Идущие из детства слова цепляли за сердце, тревожили сон. Отец говорил из гроба веселым голосом:
— А помнишь, Ленька, как первый раз в школу потопал? Мать-то валенки сушить поставила, а я утром плиту растопил да и айда! Пришел — одни верха торчат. Пришлось в материных шагать. Как кот в сапогах. Смехота одна.
— Какая хоть она была, мать-то? Плохо помню ее.
— Эх, Ленька, Ленька! Уж как любил ее, больше жизни! Редкой красоты женщина, не лицом — душевностью своей. Придешь с работы усталый, злой, а в колхозе, сам понимаешь, не мед, а она: давай, Колька, станцуем! И ставит мою любимую пластинку «На сопках Маньчжурии». Так в куртке и закружит, завертит. И отойдет от сердца. В войну их всех выслали, а опосля расстреляли. Как возвестился о том, в самое пекло лез, смерти искал. Тоска заела, загрызла. Вот и нашел. Да не жалею я, — говорил отец из гроба, — лишь бы ты жил да радовался.
— Радуюсь, радуюсь! Еще как радуюсь. Дурной ты, батя! — Да что ему теперь докажешь! И не заметил, сам плачет-рыдает. Провел рукой по лицу, а ладонь-то вся мокрая от слез.

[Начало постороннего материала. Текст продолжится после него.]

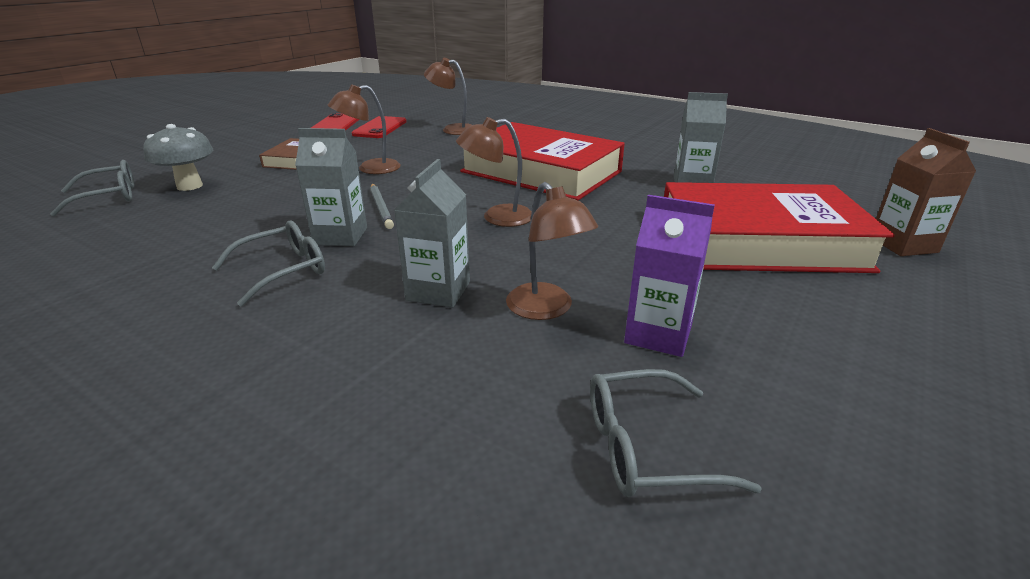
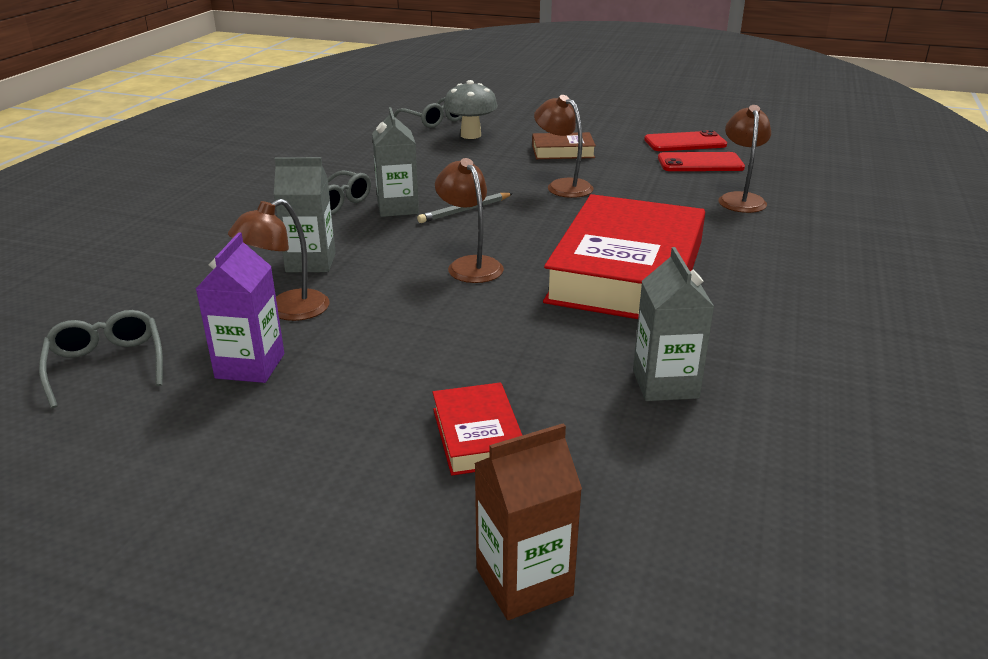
camera: 75 degrees right, 0 degrees up
red book [664,182,895,273] -> red book [432,382,522,476], size x0.44

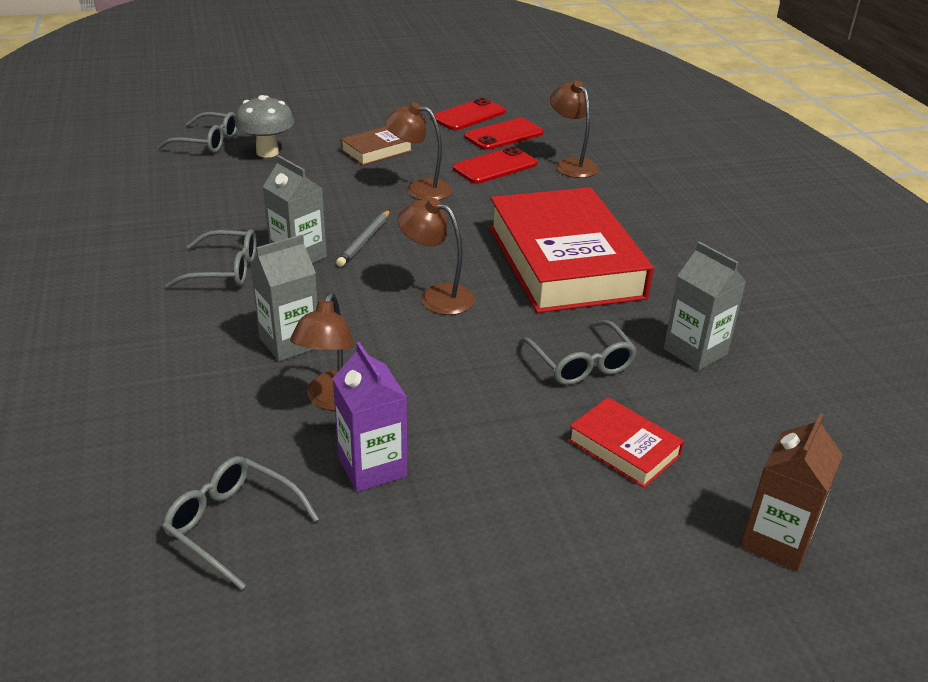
camera: 35 degrees left, 5 degrees up
none -> red phone [453,147,537,184]
none -> grey glasses [519,320,637,385]

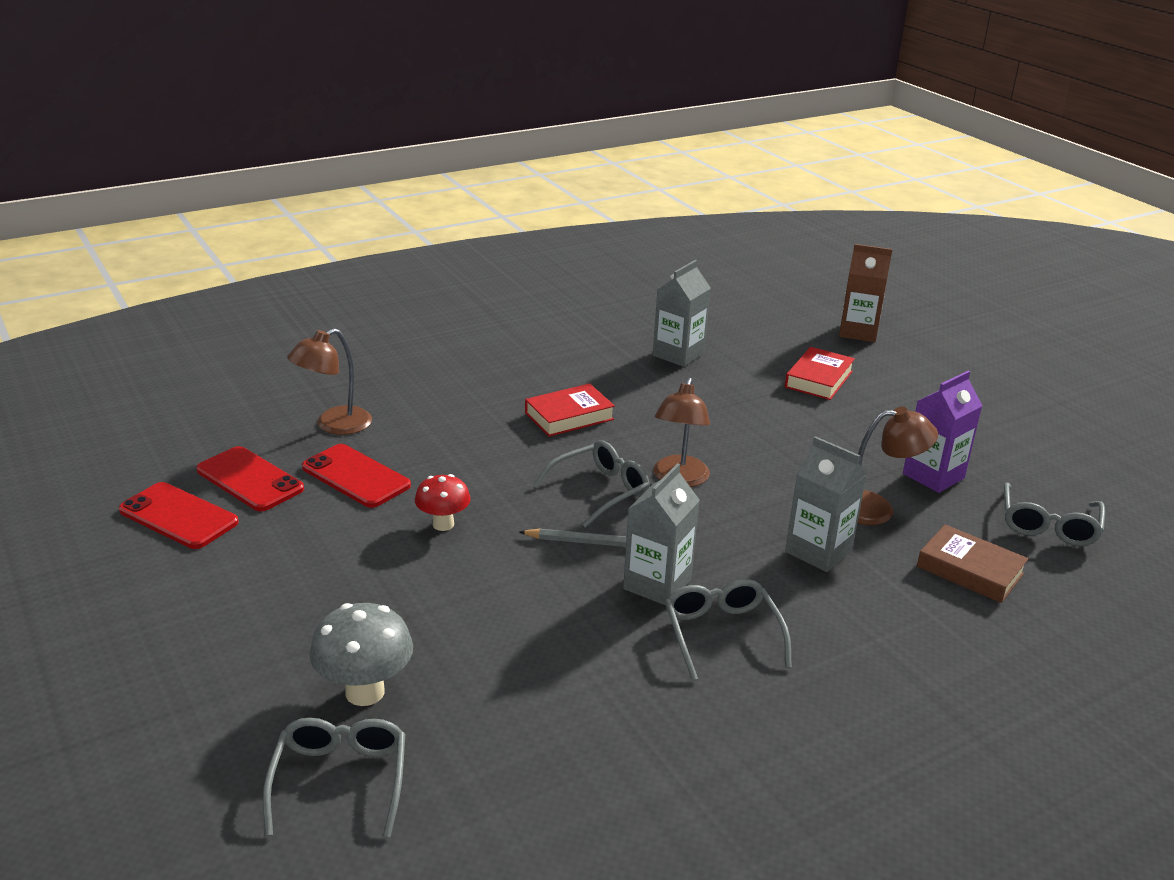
camera: 105 degrees left, 5 degrees down
brown book [340,126,413,166] -> brown book moved to [917,524,1029,603]
brown lamp [385,103,452,200] -> red mushroom [415,474,471,531]
red book [489,187,654,313] -> red book [525,383,615,437], size x0.44
grey glasses [519,320,637,385] -> grey glasses moved to [533,440,650,528]

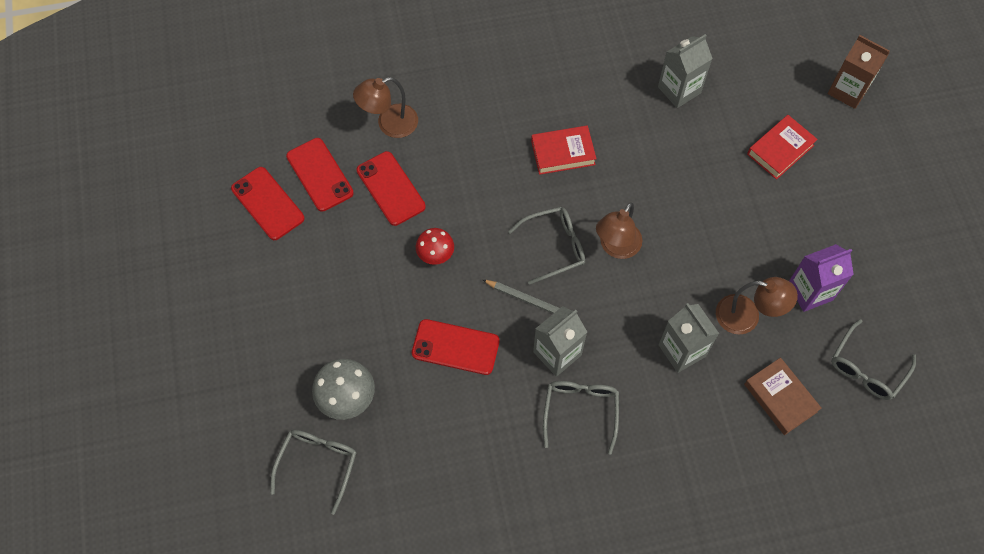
camera: 20 degrees right, 35 degrees up
none -> red phone [412,319,500,375]

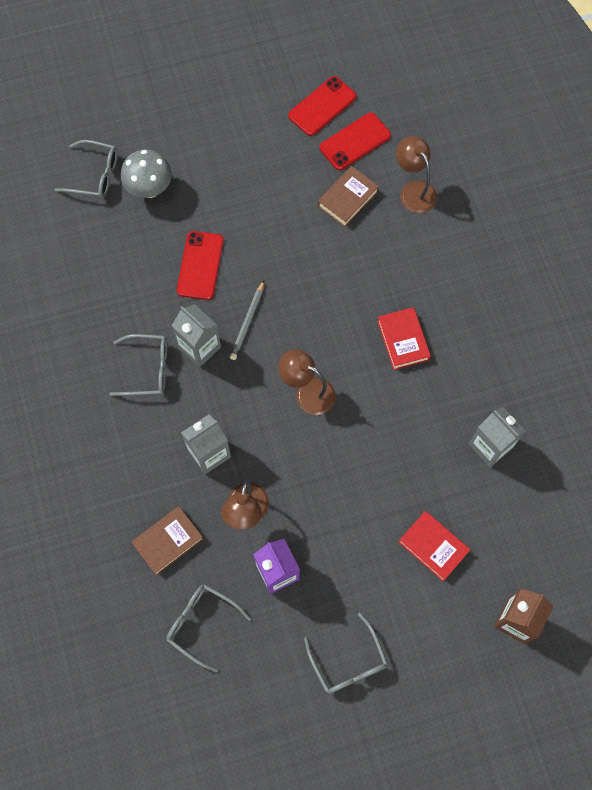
camera: 85 degrees right, 5 degrees up
red phone [357,151,426,226] -> brown book [318,166,379,227]
red mushroom [416,228,454,265] -> none
grey glasses [508,207,585,285] -> grey glasses moved to [304,613,388,694]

Совсем проснулся. Сел, стараясь удержать тусклым сознанием странное сновидение. Долго так сидел на краю могильной плиты, сидел, курил. Мысли тяжело ворочались. Уже подумал, домой надо топать, прозяб. И в этот момент Захаркин увидел: что-то живое из травы высунулось, руки коснулось, а потом за палец потянуло. Человечек крошечный. Разглядеть успел: их, автобазовский. Мертвецов не боялся, а тут закричал дурным голосом, рванул прямо через кладбище, какой-то памятник своротил, перемахнул через ограду — и прямо на шоссе, чуть под мотоциклом не оказался.
— Почему нарушаем? — спросил автоинспектор, затормозив.
— Там… Живое оно… За палец схватило… — Захаркин кивал в темноту, стуча зубами. — Да нашенский он, с автобазы, я его знаю!
— Поддатый, не видишь что ли? — сказал второй.
— Верим-верим, но проверим! Ну-ка, давай в коляску! Садись!
Захаркин сел, и мотоцикл понесся своим маршрутом.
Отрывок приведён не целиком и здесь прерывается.